*Text excerpt:*
*** Begin section ***
It’s like paying taxes on speed. It’s a thing now and then.
VN: Physiologically how much fitness are you really losing? Is it really a plummet?
PM: I can show you. [McElveen opens up the TrainingPeaks app to show his performance graph. —Ed]
See that valley? That’s my off season. That peak is California training camp. Then I rested. The second peak is Mid South. So now I’m down here. CTL [chronic training load] is your fitness level. So I raced between 130 and 140. In the off-season it’s like 70 or 80, so half. Right now I’m at 105. So I’m halfway between race fitness and off-season fitness.
VN: How is that information valuable?
PM: It helps us know what sort of training is the best bang for the buck right now. The biggest thing that pros do differently than non-pros is we don’t do way harder intervals, we just ride way more. We’re just in the saddle more, especially with gravel these days. So it’s just an hours things. So because I’m limited on hours it helps us figure out how to maximize that.
VN: I just can’t help and think about athletes who come back too soon at the risk of jeopardizing future performance.
PM: The thing is, as athletes we’re so insanely driven. We’re just programmed to get through whatever is in our way. Illness. Bad weather on a training ride. Bad races. Bad headspace, lost sponsorships, whatever it is. And so then there’s this other thing that you’re also just programmed to do, which is just put your head down and get through. So it’s a valid question. The only counter I’d give is that I think we’re so in tune with our bodies that you just know. Like, it sounds dumb but I can feel the progress happening. The biggest thing is trends. So, I know that I pushed it a little too hard if I get swelling in my hand, which hasn’t happened. But, just trusting the doctors. Ultimately I could race sooner than I’m going to. I could race at six weeks but I’m gonna wait until nine.
VN: After Ted’s crash at Big Sugar last fall, this is probably the most high profile gravel injury we’ve seen.
PM: We’re coming to realize how dangerous gravel racing is. I don’t think collectively we’ve all admitted that yet, but it’s kind of the combo of mountain bike and road elements that can be a pretty crazy recipe. The circumstances of the crash were just classic bad — we were just going really fast in a tight group of ten. And the road just completely disintegrated for 20 yards. You get lulled into thinking that all of the rules of road racing apply, but then if all of a sudden the road completely disintegrates without warning. It’s just tricky variables. The speeds are just so high too. I think mountain biking is, at least XC, often deceptively pretty safe because the speeds are half what they would be gravel racing. Imagine road racing where every corner was just sandy and gravely.
The crash was 100 percent my fault. No one else was doing anything stupid. I just happened to look over my shoulder half a second too late and hit a really deep rut. The road had been great for the last five miles.
VN: Like you said, it could have been worse. What else is on your mind as you recover and wait?
PM: One thing I have thought about is being 29 now and how I’m in the meat of my prime. You start thinking about every year where you have a setback like this. In some ways these could be your peak earning potential years professionally. All these different things go through your head at night as you’re staring at the ceiling.
*** End section ***
(Stored dataset items)
*** Begin section ***
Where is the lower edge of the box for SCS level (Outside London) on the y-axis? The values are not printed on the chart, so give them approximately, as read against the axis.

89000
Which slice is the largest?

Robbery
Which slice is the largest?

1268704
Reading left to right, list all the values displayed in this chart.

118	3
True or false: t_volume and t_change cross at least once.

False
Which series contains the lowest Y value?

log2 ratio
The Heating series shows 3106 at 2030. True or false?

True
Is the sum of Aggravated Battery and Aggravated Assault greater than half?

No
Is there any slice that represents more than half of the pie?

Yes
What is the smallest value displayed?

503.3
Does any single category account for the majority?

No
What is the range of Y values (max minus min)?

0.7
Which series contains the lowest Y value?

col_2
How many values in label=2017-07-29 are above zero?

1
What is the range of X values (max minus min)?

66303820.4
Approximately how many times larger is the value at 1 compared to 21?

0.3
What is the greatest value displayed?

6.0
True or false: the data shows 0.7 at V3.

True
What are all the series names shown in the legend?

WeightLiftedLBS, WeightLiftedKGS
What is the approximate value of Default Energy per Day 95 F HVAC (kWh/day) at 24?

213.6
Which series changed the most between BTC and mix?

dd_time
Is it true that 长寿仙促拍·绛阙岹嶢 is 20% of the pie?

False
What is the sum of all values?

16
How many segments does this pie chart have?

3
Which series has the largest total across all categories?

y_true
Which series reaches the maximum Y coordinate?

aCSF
*** End section ***
*What this task involves:*
According to the interview excerpt about the gravel crash, within what CTL range did McElveen race?

*Solution to the problem:*
Between 130 and 140.